On 12/10/18 12:16 AM, Shreeyansh Dba wrote: > > Go through this link. hope this will help you. This option is not helpful in this case. It defines the amount of time that pgBackRest will wait for WAL to arrive in the archive for the check and backup commands. The Postgres option archive_timeout will do the trick. There's some discussion of that here: https://pgbackrest.org/user-guide.html#quickstart/configure-archiving Regards, -- -David david@pgmasters.net
On 12/9/18 5:24 PM, Ron wrote: > On 12/09/2018 01:10 PM, Stephen Frost wrote: >> >> You can address that risk by enabling archive_timeout, which will make >> PostgreSQL archive the WAL file even if it isn't full after a certain >> amount of time, reducing the potential data loss window. > > I thought checkpoint_timeout forced a WAL switch.
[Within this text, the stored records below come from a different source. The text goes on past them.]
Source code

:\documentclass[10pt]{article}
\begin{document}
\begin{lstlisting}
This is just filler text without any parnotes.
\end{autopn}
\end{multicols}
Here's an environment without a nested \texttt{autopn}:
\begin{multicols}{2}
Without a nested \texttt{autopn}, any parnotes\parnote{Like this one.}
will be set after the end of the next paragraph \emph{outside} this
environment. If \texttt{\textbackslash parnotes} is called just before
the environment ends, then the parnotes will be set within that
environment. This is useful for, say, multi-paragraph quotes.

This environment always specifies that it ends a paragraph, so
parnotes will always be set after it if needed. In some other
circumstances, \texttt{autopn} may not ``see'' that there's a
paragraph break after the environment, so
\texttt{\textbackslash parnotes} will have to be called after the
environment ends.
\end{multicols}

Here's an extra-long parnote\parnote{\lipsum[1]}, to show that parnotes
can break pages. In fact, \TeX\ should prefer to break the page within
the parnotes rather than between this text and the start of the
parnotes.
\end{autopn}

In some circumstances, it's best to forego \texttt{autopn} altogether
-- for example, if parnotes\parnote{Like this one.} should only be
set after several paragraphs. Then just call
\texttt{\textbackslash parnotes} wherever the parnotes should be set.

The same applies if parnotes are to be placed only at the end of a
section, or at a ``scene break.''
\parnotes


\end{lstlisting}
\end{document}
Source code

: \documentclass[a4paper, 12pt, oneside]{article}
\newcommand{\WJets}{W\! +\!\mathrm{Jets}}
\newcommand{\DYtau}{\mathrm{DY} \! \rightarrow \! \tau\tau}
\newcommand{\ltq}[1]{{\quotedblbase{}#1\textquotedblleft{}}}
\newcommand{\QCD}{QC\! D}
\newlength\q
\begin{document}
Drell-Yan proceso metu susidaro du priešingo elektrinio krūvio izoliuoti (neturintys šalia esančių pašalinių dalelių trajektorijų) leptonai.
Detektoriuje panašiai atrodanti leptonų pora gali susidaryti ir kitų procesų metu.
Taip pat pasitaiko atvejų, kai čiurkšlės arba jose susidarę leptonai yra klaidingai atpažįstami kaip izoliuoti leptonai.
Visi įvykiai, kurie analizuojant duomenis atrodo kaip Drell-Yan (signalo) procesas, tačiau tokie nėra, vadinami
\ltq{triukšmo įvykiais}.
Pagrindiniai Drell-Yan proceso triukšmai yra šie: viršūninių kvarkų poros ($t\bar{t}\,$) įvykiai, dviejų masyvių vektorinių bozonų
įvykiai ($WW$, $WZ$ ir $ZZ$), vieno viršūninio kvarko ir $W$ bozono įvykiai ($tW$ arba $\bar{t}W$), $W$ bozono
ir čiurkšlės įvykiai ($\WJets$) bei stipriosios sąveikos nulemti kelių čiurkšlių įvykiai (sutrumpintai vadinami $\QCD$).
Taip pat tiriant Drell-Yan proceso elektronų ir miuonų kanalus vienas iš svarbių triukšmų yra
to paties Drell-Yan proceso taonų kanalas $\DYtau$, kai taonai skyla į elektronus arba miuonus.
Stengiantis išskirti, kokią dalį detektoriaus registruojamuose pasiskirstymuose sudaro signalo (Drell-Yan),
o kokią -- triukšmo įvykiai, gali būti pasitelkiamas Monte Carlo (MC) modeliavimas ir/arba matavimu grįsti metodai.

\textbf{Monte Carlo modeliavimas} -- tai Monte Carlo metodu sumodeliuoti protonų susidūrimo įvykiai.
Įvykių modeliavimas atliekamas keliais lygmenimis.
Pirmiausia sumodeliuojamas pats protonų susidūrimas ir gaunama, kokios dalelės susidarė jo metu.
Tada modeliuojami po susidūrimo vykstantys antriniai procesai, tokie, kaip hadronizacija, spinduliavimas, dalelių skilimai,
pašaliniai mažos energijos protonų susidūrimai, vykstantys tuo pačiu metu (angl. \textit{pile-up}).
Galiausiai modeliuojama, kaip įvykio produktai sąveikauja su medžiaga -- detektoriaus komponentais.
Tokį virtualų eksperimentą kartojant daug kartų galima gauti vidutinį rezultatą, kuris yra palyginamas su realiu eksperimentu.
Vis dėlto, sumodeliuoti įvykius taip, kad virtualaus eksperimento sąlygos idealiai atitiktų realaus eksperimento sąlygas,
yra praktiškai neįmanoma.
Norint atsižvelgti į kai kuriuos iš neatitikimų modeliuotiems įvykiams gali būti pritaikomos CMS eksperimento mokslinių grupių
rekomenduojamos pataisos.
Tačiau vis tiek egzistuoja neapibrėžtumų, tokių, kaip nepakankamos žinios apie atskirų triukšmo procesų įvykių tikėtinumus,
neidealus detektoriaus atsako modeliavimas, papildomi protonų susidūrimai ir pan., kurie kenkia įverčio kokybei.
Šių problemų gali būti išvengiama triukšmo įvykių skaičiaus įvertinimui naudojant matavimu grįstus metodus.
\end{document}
Checkpoints do not automatically switch WAL. archive_timeout is the way to go. Postgres >= 9.5 will mostly zero the remainder of the WAL and Postgres >= 11 will entirely zero it. Either way, compression works well. For production systems I generally use archive_timeout=900 so a segment is archived every 15 minutes when there is not enough activity to force a switch naturally. Note that if there is *zero* activity then there in no need for a WAL switch but some older versions would do so anyway if wal_level=hot_standby. We fixed that in Postgres 10. Regards, -- -David david@pgmasters.net
On 12/10/2018 07:37 AM, David Steele wrote: > On 12/9/18 5:24 PM, Ron wrote: >> On 12/09/2018 01:10 PM, Stephen Frost wrote: >>> You can address that risk by enabling archive_timeout, which will make >>> PostgreSQL archive the WAL file even if it isn't full after a certain >>> amount of time, reducing the potential data loss window. >> I thought checkpoint_timeout forced a WAL switch. > Checkpoints do not automatically switch WAL. archive_timeout is the way > to go. Thanks for the clarification. -- Angular momentum makes the world go 'round.